My Lords, in relation to the register, that is precisely the reason we are committed to a system of registration so that there is an accurate dataset. We have made it clear that if a child has been in school, the head teacher must have a specified reason for removing that child from the roll. In addition to the two groups of children—those on the roll and those who are being electively home educated—it is important to remember that when a head teacher does not have one of the specified grounds, it may relate to a child missing from education, which is a third group. Local authorities have specific, named people who co-ordinate. A lot of children will have dropped off the school roll in one area during Covid and we have a system to make sure that when they, we hope, appear on the school roll in another local authority that data is connected. Let us not forget that third group of particularly vulnerable children—those who are missing from education.
My Lords, I thank the noble Baroness for the tone of her reply so far.
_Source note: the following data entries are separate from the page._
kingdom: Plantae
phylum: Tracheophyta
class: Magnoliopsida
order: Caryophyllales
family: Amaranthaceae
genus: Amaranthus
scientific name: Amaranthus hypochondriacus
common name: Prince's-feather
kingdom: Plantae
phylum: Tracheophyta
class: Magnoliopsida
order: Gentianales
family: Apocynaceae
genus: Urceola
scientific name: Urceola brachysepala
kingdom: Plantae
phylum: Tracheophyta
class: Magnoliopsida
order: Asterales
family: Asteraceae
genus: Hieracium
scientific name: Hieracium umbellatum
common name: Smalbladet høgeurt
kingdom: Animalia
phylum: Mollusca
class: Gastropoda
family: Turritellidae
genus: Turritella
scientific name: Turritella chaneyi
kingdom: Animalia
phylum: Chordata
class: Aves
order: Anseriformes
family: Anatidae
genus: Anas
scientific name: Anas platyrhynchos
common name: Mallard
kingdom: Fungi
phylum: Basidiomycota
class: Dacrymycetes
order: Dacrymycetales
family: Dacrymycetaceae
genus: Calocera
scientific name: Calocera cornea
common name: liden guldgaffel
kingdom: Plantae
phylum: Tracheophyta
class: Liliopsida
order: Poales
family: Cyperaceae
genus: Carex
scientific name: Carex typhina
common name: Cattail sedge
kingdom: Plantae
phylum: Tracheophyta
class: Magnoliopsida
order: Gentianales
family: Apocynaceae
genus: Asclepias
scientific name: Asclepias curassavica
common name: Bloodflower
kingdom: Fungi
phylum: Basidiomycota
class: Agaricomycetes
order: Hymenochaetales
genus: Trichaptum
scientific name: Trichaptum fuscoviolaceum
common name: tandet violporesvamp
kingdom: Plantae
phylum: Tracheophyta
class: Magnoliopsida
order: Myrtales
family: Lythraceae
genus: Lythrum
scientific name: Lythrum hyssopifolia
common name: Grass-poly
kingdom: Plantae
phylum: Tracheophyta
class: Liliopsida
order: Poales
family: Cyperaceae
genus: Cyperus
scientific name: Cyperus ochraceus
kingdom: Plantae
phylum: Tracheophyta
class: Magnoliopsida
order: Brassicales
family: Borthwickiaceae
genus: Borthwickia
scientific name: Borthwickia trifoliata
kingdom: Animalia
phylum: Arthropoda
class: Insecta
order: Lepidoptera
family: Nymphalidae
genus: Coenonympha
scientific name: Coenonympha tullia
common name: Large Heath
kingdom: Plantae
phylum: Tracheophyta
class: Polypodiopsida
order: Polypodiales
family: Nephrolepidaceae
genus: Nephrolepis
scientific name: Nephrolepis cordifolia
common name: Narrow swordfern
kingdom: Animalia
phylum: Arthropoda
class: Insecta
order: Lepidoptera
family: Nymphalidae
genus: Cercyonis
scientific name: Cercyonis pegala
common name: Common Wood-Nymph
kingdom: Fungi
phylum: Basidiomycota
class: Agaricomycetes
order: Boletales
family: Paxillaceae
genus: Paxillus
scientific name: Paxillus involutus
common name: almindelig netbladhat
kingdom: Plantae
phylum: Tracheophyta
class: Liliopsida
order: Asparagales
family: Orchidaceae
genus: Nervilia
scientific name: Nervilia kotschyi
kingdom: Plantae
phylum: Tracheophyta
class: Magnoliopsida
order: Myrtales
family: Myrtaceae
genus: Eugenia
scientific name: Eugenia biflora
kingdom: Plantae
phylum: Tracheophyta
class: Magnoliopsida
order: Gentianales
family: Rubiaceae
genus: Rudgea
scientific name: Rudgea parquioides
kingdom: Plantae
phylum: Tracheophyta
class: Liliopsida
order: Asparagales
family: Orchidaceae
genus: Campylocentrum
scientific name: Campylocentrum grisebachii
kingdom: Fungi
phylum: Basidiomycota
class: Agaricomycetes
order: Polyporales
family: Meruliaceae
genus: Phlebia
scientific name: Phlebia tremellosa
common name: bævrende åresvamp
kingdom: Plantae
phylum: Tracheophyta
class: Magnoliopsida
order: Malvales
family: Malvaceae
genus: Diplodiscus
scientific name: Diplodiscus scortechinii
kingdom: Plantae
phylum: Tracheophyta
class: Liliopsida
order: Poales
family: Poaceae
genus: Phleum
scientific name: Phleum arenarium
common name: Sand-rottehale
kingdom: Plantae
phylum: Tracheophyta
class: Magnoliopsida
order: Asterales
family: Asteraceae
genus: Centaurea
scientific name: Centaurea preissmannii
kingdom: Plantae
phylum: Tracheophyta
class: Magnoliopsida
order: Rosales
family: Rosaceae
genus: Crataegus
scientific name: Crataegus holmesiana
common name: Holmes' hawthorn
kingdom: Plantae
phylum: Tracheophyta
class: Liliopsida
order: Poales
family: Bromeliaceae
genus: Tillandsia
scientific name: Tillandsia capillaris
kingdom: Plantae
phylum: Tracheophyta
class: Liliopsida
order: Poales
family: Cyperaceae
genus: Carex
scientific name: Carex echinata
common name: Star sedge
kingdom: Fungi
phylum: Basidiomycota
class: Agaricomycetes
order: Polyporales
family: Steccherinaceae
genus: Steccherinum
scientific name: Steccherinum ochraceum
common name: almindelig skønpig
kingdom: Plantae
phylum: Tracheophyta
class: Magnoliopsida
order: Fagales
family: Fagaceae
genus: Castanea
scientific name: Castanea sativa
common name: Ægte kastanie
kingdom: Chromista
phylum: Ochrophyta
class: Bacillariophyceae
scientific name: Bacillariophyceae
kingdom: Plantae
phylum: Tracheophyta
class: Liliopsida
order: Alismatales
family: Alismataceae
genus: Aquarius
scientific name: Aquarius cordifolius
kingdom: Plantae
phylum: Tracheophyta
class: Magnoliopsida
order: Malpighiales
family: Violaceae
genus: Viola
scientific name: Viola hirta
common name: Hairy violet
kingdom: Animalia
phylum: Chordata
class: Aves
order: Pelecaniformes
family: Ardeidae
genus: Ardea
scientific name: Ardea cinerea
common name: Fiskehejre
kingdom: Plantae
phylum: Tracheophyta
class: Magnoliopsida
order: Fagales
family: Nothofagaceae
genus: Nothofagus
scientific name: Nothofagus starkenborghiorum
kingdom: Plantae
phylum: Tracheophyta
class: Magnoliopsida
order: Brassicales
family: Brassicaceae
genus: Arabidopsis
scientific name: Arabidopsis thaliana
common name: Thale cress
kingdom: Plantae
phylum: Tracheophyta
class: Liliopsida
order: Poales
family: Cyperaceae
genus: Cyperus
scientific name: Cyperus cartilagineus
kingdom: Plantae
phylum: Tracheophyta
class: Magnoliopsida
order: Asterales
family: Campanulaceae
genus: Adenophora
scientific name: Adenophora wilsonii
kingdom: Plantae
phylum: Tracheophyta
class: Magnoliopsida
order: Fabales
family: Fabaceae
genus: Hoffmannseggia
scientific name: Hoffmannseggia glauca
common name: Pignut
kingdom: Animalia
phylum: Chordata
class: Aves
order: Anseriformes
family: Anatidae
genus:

Will she take this opportunity to give us an assurance that an assessment of the education provided for a child will be taken in each case and that that assessment will have knowledge of things such as special educational needs so that something accurate can be said about what is happening to that child’s education? Ultimately, the child is entitled to an education.
The noble Lord is correct that “suitable” takes into account different developmental and other characteristics of the child. Any special educational needs that a child has are included in the current statutory definition of a suitable education. What detail the register will or will not include are matters to be determined and will be in the response to the consultation.